2. The display pixel defined in claim 1 wherein the first, third, fourth, and fifth transistors are p-type transistors.

3. The display pixel defined in claim 2 wherein the drive transistor is a p-type transistor.

4. The display pixel defined in claim 3 wherein the drive transistor has a gate and a source, wherein a first of the two capacitors is coupled between the gate and the source, and wherein a second of the two capacitors has a terminal connected to the source.

5. The display pixel defined in claim 1 further comprising a data input terminal, wherein the drive transistor has a gate, and wherein the first transistor is coupled between the data input terminal and the gate.

6. The display pixel defined in claim 5 further comprising a positive power supply terminal, wherein the gate is connected to a first node and wherein the fourth transistor is coupled between the positive power supply node and a second node.

7. The display pixel defined in claim 6 wherein the first capacitor is coupled between the first node and the second node.

8. The display pixel defined in claim 7 wherein the second capacitor is coupled between the second node and the positive power supply terminal.

9. The display pixel defined in claim 8 wherein the drive transistor is coupled between the second node and the organic light-emitting diode by the fifth transistor.

10. The display pixel defined in claim 9 wherein the organic light-emitting diode has a first terminal coupled to a ground power supply terminal and a second terminal coupled to the fifth transistor and wherein the third transistor is connected to the second terminal.

11. A display pixel, comprising:

an organic light-emitting diode;

first, second, third, fourth, fifth, and sixth transistors, wherein the sixth transistor is a drive transistor that has a threshold voltage and that supplies a current to the organic light-emitting diode; and

a capacitor, wherein the drive transistor has a gate, wherein the capacitor is coupled to the gate, wherein the first, second, third, fourth, and fifth transistors receive control signals during operation of the display pixel that compensate for variations in the threshold voltage of the drive transistor.
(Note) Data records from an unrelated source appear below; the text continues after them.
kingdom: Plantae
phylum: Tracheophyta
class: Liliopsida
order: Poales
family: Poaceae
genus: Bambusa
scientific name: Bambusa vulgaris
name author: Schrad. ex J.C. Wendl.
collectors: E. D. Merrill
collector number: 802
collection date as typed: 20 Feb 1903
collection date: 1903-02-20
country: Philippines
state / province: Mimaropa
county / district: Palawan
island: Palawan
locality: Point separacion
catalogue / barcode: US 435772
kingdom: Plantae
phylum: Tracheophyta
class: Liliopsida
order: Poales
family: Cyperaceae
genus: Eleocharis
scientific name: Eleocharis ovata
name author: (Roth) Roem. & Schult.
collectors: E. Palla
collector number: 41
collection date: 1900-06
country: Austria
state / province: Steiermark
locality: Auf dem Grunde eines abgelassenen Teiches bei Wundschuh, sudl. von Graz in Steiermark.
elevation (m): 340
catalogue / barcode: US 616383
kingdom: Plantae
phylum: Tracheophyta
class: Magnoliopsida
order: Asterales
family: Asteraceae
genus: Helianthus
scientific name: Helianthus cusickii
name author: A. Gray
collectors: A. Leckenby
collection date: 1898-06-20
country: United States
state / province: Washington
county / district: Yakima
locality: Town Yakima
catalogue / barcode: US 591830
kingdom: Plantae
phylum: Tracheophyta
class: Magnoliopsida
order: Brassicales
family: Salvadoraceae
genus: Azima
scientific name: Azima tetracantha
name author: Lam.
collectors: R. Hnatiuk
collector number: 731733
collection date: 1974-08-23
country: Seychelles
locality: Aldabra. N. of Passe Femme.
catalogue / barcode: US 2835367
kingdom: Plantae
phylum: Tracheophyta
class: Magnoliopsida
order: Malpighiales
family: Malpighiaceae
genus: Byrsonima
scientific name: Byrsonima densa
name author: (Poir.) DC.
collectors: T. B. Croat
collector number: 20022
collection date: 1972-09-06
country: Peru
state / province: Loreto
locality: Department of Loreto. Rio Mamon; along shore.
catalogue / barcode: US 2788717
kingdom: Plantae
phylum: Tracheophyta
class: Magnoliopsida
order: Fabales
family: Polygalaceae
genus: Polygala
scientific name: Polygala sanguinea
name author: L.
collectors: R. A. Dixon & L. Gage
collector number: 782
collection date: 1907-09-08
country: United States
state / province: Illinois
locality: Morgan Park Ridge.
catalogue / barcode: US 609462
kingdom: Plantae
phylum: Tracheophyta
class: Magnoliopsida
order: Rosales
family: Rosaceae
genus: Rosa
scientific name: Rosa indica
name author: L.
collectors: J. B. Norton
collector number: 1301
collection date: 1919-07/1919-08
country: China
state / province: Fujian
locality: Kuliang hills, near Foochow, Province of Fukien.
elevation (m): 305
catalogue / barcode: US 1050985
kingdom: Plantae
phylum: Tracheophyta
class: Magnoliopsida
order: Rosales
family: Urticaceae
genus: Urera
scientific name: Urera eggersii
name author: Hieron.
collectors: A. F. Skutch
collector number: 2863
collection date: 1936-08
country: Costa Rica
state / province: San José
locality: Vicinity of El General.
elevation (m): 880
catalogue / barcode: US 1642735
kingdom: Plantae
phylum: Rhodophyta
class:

12. The display pixel defined in claim 11 wherein the first, second, third, fourth, and fifth transistors are p-type transistors.

13. The display pixel defined in claim 12 wherein the drive transistor is a p-type transistor.

14. The display pixel defined in claim 11 further comprising:

a data input terminal that receives data for the display pixel; and

a reference voltage terminal that receives a reference voltage.

15. The display pixel defined in claim 14 wherein the drive transistor has a gate, wherein a first terminal of the capacitor is connected to a first node, wherein a second terminal of the capacitor is connected to a second node, wherein the first node is connected to the gate, and wherein the first transistor is coupled between the data input terminal and the second node.

16. The display pixel defined in claim 15 wherein the third transistor is coupled between the reference voltage terminal and the second node.

17. The display pixel defined in claim 16 wherein the drive transistor has a drain and wherein the second transistor is coupled between the drain and the first node.

18. The display pixel defined in claim 17 wherein the fourth transistor is coupled between the drain and the organic light-emitting diode and wherein the fifth transistor is coupled between the reference voltage terminal and the organic light-emitting diode.

19. A display, comprising:

display driver circuitry that produces data and control signals; and

an array of display pixels for displaying the data in response to the control signals, wherein each display pixel includes an organic light-emitting diode, includes at least five p-type transistors, and includes at least two capacitors.

20. The display defined in claim 19 wherein the drive transistor has a source and a gate, wherein a first of the capacitors is connected between the source and the gate of the drive transistor, and wherein a second of the capacitors has a terminal connected to the source of the drive transistor.